Work task: What is needed is a word-for-word copy of every record below, minus the pictures.

Information:

_ _ _ _ _ _ _

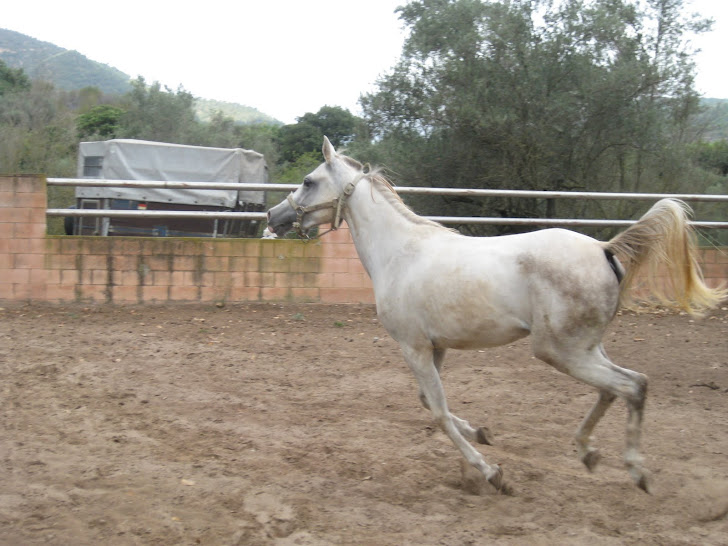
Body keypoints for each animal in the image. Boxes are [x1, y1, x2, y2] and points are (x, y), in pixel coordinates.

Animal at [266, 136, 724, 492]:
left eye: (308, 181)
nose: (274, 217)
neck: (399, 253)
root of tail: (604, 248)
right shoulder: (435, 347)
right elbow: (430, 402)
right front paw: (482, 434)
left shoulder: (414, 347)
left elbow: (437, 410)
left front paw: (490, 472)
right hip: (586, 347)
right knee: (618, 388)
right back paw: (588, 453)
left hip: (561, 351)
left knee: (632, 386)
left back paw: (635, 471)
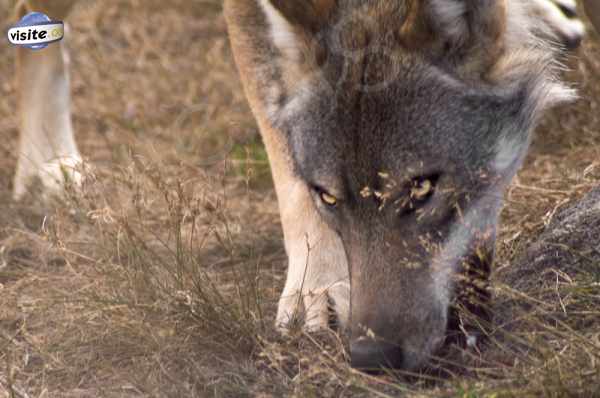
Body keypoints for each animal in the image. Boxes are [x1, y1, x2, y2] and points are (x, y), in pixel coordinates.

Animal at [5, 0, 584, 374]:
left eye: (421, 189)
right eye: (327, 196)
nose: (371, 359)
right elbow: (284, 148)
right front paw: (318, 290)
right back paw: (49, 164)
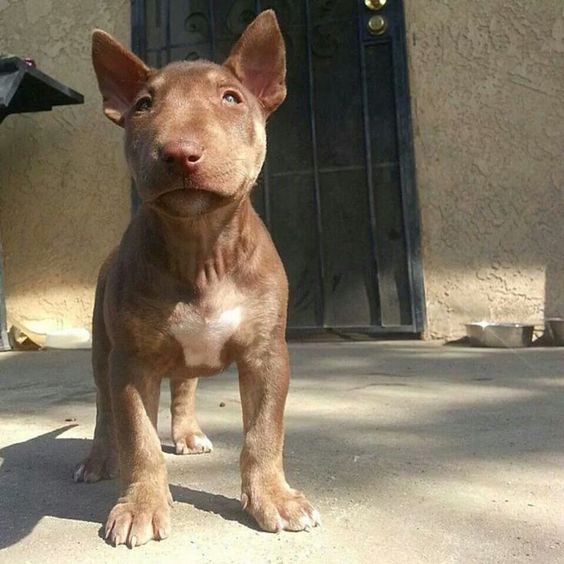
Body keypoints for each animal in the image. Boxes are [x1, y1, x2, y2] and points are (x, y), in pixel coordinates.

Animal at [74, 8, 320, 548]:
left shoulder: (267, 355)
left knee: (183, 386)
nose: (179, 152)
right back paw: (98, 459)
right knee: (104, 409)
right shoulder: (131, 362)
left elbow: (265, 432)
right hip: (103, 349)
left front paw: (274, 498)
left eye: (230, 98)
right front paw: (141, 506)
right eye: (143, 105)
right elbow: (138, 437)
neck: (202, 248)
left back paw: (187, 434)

_ _ _ _ _ _ _

Response box:
Body keypoints for each animal in the image. Boxes are [x1, y1, x2, y2] and points are (x, y), in pixel coordinates.

Animal at [266, 136, 724, 492]:
left eye: (308, 181)
nose: (274, 217)
neck: (399, 253)
root of tail: (604, 248)
right shoulder: (435, 347)
right elbow: (430, 402)
right front paw: (482, 434)
left shoulder: (414, 347)
left elbow: (437, 410)
left front paw: (490, 472)
right hip: (586, 347)
right knee: (618, 388)
right back paw: (588, 453)
left hip: (561, 351)
left knee: (632, 386)
left back paw: (635, 471)
Body keypoints for each animal in the image. Boxes are [x1, y1, x2, y2] and points are (x, y), in pixel coordinates.

Animal at [5, 0, 584, 374]:
left eye: (421, 189)
right eye: (327, 196)
nose: (371, 359)
right elbow: (284, 148)
right front paw: (318, 290)
right back paw: (49, 164)
Body keypoints for each animal in the image. Boxes are [x1, y1, x2, y2] and points are (x, y), in pixel coordinates.

Animal at [74, 8, 320, 548]:
left shoulder: (267, 355)
left knee: (183, 386)
nose: (179, 152)
right back paw: (98, 459)
right knee: (104, 409)
right shoulder: (131, 362)
left elbow: (265, 432)
right hip: (103, 349)
left front paw: (274, 498)
left eye: (230, 98)
right front paw: (141, 506)
right eye: (143, 105)
right elbow: (138, 437)
neck: (202, 248)
left back paw: (187, 434)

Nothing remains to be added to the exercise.